Nope, sorry. It was slavery. Dressed up in the noble robes of States' Rights, but largely about the right of states to permit slavery.
Surely the Vice-President of the CSA knew what he was talking about when he said:
(Our new government's) foundations are laid, its corner-stone rests, upon the great truth that the negro is not equal to the white man; that slavery-subordination to the superior race-is his natural and normal condition. This, our new government, is the first, in the history of the world, based upon this great physical, philosophical, and moral truth.
But let's not take his word for it. South Carolina listed a Declaration of the Immediate Causes Which Induce and Justify the Secession of South Carolina from the Federal Union , in which they listed... the US Government's hostility to slavery.
They weren't the only ones, though. Georgia created a similiar document. It begins:
The people of Georgia having dissolved their political connection with the Government of the United States of America, present to their confederates and the world the causes which have led to the separation. For the last ten years we have had numerous and serious causes of complaint against our non-slave-holding confederate States with reference to the subject of African slavery.
Took them two whole sentences to get to the point.
Mississippi's was similarly direct, opening with:
In the momentous step which our State has taken of dissolving its connection with the government of which we so long formed a part, it is but just that we should declare the prominent reasons which have induced our course.
Our position is thoroughly identified with the institution of slavery-- the greatest material interest of the world.
And finally - Texas, not to be outdone, wrote its own declaration.
Texas abandoned her separate national existence and consented to become one of the Confederated Union to promote her welfare, insure domestic tranquility and secure more substantially the blessings of peace and liberty to her people. She was received into the confederacy with her own constitution, under the guarantee of the federal constitution and the compact of annexation, that she should enjoy these blessings. She was received as a commonwealth holding, maintaining and protecting the institution known as negro slavery-- the servitude of the African to the white race within her limits-- a relation that had existed from the first settlement of her wilderness by the white race, and which her people intended should exist in all future time.

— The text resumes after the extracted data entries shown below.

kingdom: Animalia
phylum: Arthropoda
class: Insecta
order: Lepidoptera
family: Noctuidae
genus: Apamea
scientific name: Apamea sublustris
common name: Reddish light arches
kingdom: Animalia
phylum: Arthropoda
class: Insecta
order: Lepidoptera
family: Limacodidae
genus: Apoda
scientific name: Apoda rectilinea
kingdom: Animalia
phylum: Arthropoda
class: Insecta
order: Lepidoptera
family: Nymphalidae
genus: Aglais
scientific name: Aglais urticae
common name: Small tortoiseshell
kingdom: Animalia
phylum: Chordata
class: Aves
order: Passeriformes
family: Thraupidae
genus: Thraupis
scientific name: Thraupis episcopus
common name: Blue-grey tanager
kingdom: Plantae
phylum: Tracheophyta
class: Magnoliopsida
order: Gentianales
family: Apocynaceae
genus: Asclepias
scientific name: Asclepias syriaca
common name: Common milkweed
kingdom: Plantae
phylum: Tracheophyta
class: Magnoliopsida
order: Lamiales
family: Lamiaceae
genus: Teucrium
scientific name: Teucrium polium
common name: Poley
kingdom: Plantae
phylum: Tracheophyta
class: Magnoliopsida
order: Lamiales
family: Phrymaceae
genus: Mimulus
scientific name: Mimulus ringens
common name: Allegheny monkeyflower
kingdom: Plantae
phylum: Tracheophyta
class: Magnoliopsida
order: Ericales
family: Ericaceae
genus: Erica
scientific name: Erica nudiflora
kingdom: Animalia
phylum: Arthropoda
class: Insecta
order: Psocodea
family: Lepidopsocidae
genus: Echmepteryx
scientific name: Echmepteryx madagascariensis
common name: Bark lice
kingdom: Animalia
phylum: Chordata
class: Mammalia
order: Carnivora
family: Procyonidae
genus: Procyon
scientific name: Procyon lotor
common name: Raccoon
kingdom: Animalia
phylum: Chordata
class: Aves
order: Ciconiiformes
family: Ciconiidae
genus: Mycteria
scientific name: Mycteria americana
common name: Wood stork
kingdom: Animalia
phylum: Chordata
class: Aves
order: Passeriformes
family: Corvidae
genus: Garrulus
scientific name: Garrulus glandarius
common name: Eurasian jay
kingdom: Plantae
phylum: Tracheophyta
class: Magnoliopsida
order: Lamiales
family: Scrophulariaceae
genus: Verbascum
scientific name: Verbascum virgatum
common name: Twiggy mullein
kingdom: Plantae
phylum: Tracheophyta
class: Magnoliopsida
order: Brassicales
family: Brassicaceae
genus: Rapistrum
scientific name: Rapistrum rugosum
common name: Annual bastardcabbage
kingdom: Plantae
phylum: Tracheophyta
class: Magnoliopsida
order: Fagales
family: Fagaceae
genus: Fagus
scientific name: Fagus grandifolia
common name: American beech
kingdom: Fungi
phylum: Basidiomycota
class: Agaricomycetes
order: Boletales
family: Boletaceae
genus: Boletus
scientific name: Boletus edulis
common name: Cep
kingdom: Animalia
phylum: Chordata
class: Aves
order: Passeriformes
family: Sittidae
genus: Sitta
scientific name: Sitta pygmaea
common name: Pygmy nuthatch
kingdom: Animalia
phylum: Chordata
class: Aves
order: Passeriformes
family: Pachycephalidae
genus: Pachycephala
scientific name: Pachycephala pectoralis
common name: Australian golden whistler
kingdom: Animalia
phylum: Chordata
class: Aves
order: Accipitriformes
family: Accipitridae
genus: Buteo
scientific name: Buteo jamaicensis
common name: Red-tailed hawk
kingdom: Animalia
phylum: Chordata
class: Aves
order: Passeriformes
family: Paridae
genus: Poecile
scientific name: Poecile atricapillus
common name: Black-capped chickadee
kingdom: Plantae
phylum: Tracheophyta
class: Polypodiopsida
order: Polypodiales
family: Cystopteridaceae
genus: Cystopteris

Look, I'm sympathetic to a bunch of noble freedom-fighters who recoil against Federal control and rebel in the name of liberty, but these guys weren't that. They were fighting to preserve their state's right to own slaves.
Well? Make up your mind, darn it. Was it or wasn't it? Largely means it is part of something more. :-)
And finally - Texas, not to be outdone, wrote its own declaration.
Texas should have simply renounced the 1845 Treaty and reclaimed its status as a Republic. That unique status kinda separates us from everybody else except Hawaii.